## Zadanie 1
Przepisz z tekstu o procesach w Teheranie fragment zaczynający się od "Dziesięć osób stanęło" i kończący na "miejsce w sobotę.".

Dziesięć osób stanęło w niedzielę przed sądem w Teheranie z powodu oskarżeń o udział w manifestacjach po wyborach prezydenckich w Iranie z 12 czerwca. Jak podaje agencja AFP, powołując się na źródło w irańskim wymiarze sprawiedliwości, są to inne osoby niż te, których proces miał miejsce w sobotę.
"Tego ranka dziesięć innych oskarżonych było sądzonych za zamkniętymi drzwiami przez trybunał rewolucyjny w Teheranie. Każdej z nich odczytano akt oskarżenia. (...) Wśród tych osób, które zostały zatrzymane po zamieszkach na ulicy, nie ma żadnej znanej osobistości politycznej" - powiedziało źródło.

## Dane do ćwiczenia
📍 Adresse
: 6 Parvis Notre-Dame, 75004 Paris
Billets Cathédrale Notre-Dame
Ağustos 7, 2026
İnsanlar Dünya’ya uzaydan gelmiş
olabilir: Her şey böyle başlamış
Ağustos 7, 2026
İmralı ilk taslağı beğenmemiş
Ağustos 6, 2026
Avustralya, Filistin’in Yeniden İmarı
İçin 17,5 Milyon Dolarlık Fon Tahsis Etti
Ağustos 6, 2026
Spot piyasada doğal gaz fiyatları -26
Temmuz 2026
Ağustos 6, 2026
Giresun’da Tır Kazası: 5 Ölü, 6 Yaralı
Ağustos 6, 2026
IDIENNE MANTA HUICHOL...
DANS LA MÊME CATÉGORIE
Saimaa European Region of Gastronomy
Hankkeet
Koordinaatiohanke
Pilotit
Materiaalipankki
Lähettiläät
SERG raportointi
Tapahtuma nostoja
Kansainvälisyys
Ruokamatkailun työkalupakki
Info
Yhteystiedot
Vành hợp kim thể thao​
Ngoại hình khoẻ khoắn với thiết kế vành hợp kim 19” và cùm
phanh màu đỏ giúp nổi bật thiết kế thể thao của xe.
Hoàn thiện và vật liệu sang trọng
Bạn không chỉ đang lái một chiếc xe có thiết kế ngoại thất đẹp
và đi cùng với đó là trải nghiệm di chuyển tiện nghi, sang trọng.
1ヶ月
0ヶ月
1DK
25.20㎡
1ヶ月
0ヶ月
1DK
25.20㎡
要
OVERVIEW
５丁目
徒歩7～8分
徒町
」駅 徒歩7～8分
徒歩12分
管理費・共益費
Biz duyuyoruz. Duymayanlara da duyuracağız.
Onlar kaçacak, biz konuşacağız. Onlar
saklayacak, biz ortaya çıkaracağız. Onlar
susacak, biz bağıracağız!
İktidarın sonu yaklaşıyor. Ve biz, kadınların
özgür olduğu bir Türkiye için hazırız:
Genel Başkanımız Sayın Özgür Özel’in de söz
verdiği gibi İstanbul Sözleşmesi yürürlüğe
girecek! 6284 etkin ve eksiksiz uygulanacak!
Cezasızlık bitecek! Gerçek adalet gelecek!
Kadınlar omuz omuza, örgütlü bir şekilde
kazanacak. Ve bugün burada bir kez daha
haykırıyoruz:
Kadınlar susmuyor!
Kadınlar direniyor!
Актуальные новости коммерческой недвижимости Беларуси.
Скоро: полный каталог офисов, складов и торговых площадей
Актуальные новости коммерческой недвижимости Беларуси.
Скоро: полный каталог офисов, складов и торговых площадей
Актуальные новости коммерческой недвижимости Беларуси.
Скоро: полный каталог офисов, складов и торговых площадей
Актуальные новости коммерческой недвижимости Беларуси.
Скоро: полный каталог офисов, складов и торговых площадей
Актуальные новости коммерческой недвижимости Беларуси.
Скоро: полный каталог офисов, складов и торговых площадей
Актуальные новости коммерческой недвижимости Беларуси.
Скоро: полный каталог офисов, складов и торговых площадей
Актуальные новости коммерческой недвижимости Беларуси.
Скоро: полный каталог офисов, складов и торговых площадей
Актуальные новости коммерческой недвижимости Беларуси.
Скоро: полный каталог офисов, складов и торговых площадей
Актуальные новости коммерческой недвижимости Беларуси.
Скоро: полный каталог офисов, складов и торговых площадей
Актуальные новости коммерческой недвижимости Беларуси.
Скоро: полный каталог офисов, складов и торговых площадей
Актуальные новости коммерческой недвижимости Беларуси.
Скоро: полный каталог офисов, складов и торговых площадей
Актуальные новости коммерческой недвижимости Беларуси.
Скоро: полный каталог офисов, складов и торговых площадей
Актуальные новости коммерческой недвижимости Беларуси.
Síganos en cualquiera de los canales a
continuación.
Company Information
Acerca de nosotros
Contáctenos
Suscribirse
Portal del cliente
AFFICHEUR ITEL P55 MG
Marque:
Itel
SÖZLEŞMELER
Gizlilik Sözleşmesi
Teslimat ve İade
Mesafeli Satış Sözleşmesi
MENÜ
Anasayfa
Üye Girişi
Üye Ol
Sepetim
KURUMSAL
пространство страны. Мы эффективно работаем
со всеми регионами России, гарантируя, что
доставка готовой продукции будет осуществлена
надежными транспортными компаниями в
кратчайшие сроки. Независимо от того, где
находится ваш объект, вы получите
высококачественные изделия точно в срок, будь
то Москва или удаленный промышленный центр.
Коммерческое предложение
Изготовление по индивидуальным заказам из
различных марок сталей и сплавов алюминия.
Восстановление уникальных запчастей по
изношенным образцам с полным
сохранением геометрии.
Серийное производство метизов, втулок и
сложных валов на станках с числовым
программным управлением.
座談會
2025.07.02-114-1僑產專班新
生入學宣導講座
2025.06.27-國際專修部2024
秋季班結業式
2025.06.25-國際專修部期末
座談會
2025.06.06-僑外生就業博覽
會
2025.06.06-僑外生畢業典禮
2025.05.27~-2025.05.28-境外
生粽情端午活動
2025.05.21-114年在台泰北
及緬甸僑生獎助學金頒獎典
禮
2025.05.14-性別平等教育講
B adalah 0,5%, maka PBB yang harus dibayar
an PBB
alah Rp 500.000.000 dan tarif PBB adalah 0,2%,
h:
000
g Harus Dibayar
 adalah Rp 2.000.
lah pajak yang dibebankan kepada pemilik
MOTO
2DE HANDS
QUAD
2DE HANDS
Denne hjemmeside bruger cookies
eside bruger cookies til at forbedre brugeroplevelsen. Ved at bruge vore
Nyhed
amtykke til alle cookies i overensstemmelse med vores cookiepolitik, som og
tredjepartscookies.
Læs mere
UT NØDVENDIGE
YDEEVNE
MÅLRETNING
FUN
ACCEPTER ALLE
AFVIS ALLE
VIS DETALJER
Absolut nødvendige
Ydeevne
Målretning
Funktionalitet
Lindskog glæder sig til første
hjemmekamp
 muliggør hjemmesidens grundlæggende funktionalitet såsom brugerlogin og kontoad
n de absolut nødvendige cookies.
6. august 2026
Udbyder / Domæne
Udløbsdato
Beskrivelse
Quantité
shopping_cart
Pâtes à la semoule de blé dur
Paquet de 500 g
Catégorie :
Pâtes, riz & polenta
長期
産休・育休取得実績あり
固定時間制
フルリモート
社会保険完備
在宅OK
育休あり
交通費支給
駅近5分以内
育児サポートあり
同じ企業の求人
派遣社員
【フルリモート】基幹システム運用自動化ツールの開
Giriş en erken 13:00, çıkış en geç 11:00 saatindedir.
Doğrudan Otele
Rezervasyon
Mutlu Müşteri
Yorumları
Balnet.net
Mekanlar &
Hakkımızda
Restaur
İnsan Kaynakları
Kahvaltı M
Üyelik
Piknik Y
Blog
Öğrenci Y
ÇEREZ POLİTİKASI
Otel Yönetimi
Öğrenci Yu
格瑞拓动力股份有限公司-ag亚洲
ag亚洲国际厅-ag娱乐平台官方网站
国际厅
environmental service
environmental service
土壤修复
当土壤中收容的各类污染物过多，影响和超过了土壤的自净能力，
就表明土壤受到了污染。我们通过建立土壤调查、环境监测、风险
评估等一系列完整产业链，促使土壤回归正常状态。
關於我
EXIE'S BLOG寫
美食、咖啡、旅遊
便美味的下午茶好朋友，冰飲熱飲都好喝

## Zadanie 2
Zamień "Ağustos" na "Eylül" w wierszach, zaczynając od pierwszego i kończąc na tym, który zawiera "IDIENNE MANTA HUICHOL...". Podaj tylko te wiersze, bez żadnych innych zmian.

## Odpowiedź 1
Dziesięć osób stanęło w niedzielę przed sądem w Teheranie z powodu oskarżeń o udział w manifestacjach po wyborach prezydenckich w Iranie z 12 czerwca. Jak podaje agencja AFP, powołując się na źródło w irańskim wymiarze sprawiedliwości, są to inne osoby niż te, których proces miał miejsce w sobotę.

## Odpowiedź 2
📍 Adresse
: 6 Parvis Notre-Dame, 75004 Paris
Billets Cathédrale Notre-Dame
Eylül 7, 2026
İnsanlar Dünya’ya uzaydan gelmiş
olabilir: Her şey böyle başlamış
Eylül 7, 2026
İmralı ilk taslağı beğenmemiş
Eylül 6, 2026
Avustralya, Filistin’in Yeniden İmarı
İçin 17,5 Milyon Dolarlık Fon Tahsis Etti
Eylül 6, 2026
Spot piyasada doğal gaz fiyatları -26
Temmuz 2026
Eylül 6, 2026
Giresun’da Tır Kazası: 5 Ölü, 6 Yaralı
Eylül 6, 2026
IDIENNE MANTA HUICHOL...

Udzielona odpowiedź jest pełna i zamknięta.